Mr. Valenti, characteristically, hit the P2P porn meme the hardest, even, in a surreal moment, inviting the Senators’ staffers to go download some porn from Kazaa and see for themselves how vile it is. As a parent, I had to chuckle on hearing the American movie industry complain about the distribution of inappropriate sexual content to kids. But then again the whole room seemed at times to be an irony-free zone.

Comments

  1. Ernest Miller says:

    Are you sure that Senator Brownback didn’t introduce Valenti as the “INFERNAL head of the MPAA”?

    Thanks for fighting the good fight!

  2. John Anderson says:

    Golly, there’s p0rn on P2P? How about that!?!

    Hey, there’s also p0rn in magazines! Let’s outlaw periodicals!

    P0rnagraphic graffiti on buildings? Outlaw buildings!

    During the “BetaMax” hearings, Jack V. admitted he had a VCR and used it to record stuff. I wonder if he uses any P2P?

  3. VR says:

    What about regular television? The sexual content and body humor you see today even at 8 pm would have been unbelievable in the ’60s and would have gotten a movie banned a decade or so earlier. Actually, it is an interesting example of cultural shift.

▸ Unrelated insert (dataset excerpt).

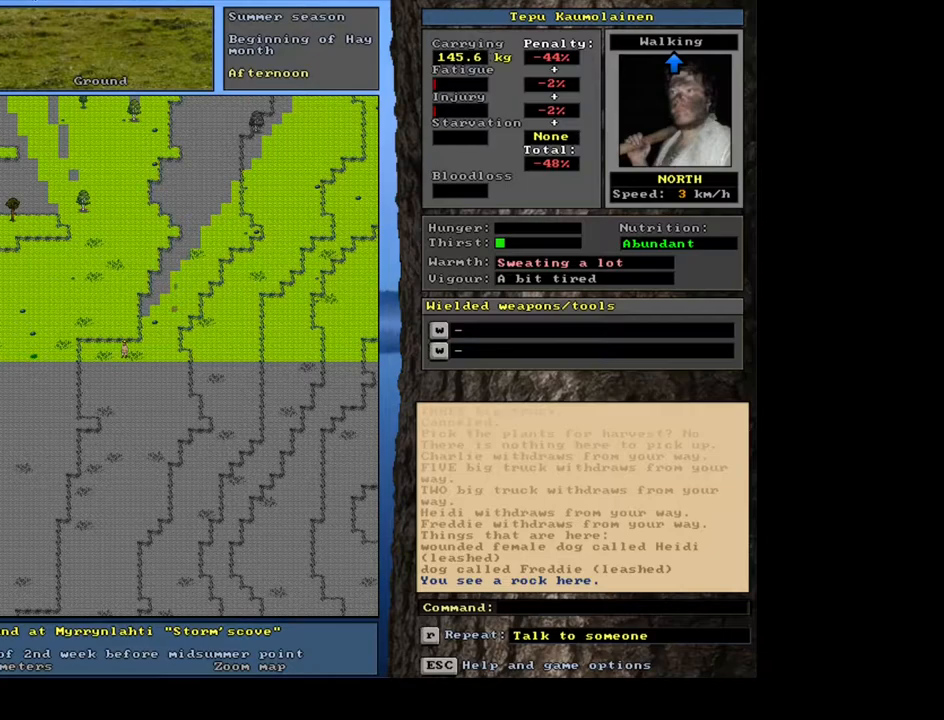
{"keys": ["ctrl_l"], "mouse": [], "events": [[150, "num4", "down"], [217, "num4", "up"], [300, "num4", "down"], [383, "num4", "up"], [467, "ctrl_l", "down"]]}
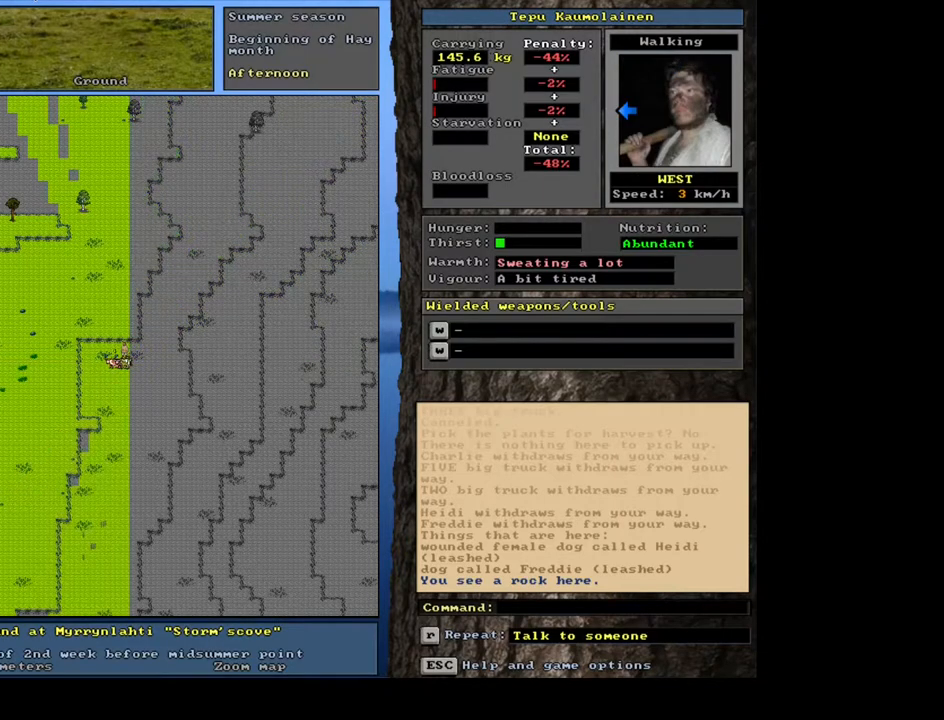
{"keys": ["ctrl_l", "num8"], "mouse": [], "events": [[17, "num8", "down"], [100, "num7", "down"], [167, "num8", "up"], [283, "num8", "down"], [333, "num8", "up"], [367, "num7", "up"], [433, "num8", "down"]]}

    Interesting testimony and background on the process. Sad to say, most Senators are probably bored (all those meetings . . .) and most have minimal technical knowledge. Many of the speakers are trying to get in sound bites, not real information. A very good argument for LESS regulation.

  4. Steve @ PMStyle says:

    I noticed from the testimony that Dr. Felten’s piracy example didn’t address one specific scenario which is controversial today. I’m curious why he didn’t address it.

    Dr. Felten’s Example: A 3 hour ATSC TV movie requires 26 gigabyte requires $50 in HD space and cannot be easily copied over fast household broadband connections. Since $50 is more than the cost of 2 or 3 DVDs of the content.

    My example: A 3 hour ATSC TV movie requires 26 gigabytes and $50 in temporary HD space. Once recorded, the movie can be written to 2 DVD-RW blanks costing less than $1 each. Once written, the $50 in HD space can be re-used for other content and additional copies of the movie can be made for less than $2 in materials.